Foreign Currency Cover Requirements
- Depository banks under FCDU and EFCDU must maintain a 100% cover for foreign currency liabilities.
- Principal offices and branches treated as a single unit for compliance.
- Eligible foreign currency assets for cover include:
- Foreign currency cash on hand and checks.
- Due from BSP and other banks (FCDUs/EFCDUs, OBUs, and non-resident banks).
- Derivatives with positive fair value held for trading/hedging, with matching cover for those with negative fair value.
- Investments in readily marketable foreign currency-denominated debt instruments under various classifications (HFT, DFVPL, AFS, HTM).
- Foreign currency loans and receivables maturing within one year, including BSP authorized loans, interbank loans, export-related loans, and others per BSP circular provisions.
- Loans/receivables from repurchase agreements, certificates of assignment with recourse, and securities lending maturing within one year.
- Foreign currency accrued interest income and accounts receivable from sales of financial assets pending settlement.
- Loans to the regular banking unit under specified conditions.
- Other assets as designated by the Monetary Board.
- EFCDU can count all such assets regardless of maturity or marketability, including unquoted debt securities and structured product investments.
- Short-term maturity required for certain loans to resident borrowers without prior BSP approval.
- At least 30% of foreign currency liability cover must be held as liquid assets, composed of cash, checks, short-term placements with BSP and other banks, marketable debt instruments (with exceptions), authorized short-term loans and receivables, and accounts receivable from financial asset sales.
- Asset cover and liquid assets must be unencumbered except as provided.
- Separate accounting for foreign currency cover held in non-resident due from other banks accounts for FCDU/EFCDU versus regular banking units.
Securities Lending
- Foreign currency-denominated debt securities lent or used as collateral in securities lending are eligible for the 100% foreign currency liability cover.
- Such securities are not eligible for the 30% liquid asset cover.
Repurchase Agreements with Foreign Currency-Denominated Government Securities
- Borrowings under repurchase agreements should be booked as "Bills Payable" and included in total FCDU/EFCDU liabilities subject to 100% asset cover and 30% liquid asset cover.
- Debt securities sold or used as collateral under repurchase agreements qualify as eligible asset cover but not for liquid asset cover.
- Banks must at all times comply with the 100% asset cover and 30% liquid asset cover requirements.
Transfer of Undivided Profits/(Losses) from FCDU/EFCDU to RBU Books
- Transfers refer only to realized profits/losses; unrealized gains/losses from marking to market, foreign exchange profits/losses, and hedging instrument remeasurement excluded.
- Prior to transferring realized profits, classified accounts in FCDU/EFCDU must be fully provided for.

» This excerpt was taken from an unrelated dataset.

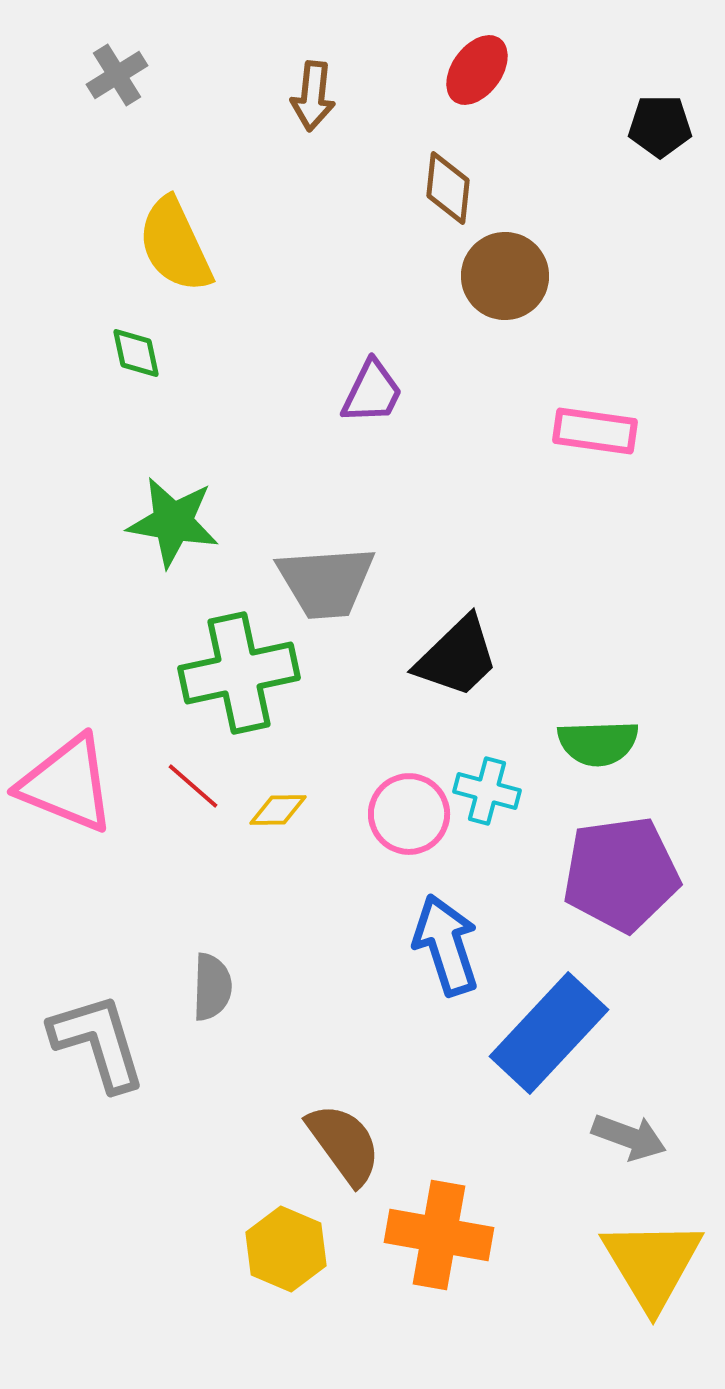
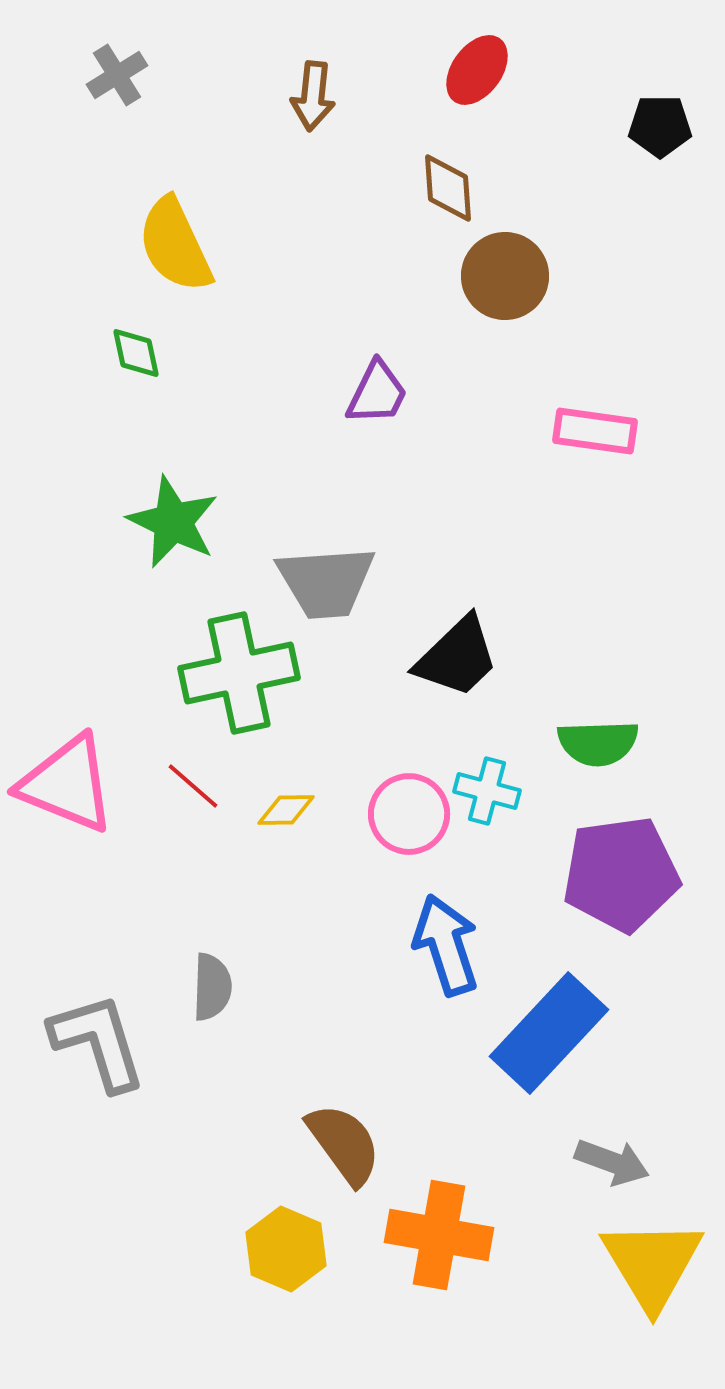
brown diamond: rotated 10 degrees counterclockwise
purple trapezoid: moved 5 px right, 1 px down
green star: rotated 16 degrees clockwise
yellow diamond: moved 8 px right
gray arrow: moved 17 px left, 25 px down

- Realized profits are transferred at fiscal year-end from "Undivided Profits/(Losses) - FCDU/EFCDU" to "Retained Earnings-Free" in RBU book, with a corresponding transfer of eligible foreign currency assets within one month.
- Realized losses transferred immediately with corresponding foreign currency asset transfer from RBU to FCDU/EFCDU, using specific ledger accounts.
- Unrealized gains/losses managed monthly in FCDU/EFCDU accounts and recognized annually; net debit balances trigger immediate asset transfers from RBU to FCDU/EFCDU.
Accounting
- For financial statement preparation, the US dollar (USD) shall be used as the functional currency of FCDU/EFCDU.
- Consolidation with RBU financial statements requires translation into Philippine Peso (PHP) as presentation currency.
Repealing Clause and Effectivity
- This Circular supersedes/amends/modifies conflicting provisions in existing circulars or regulations.
- Takes effect 15 calendar days after publication in the Official Gazette or a newspaper of general circulation.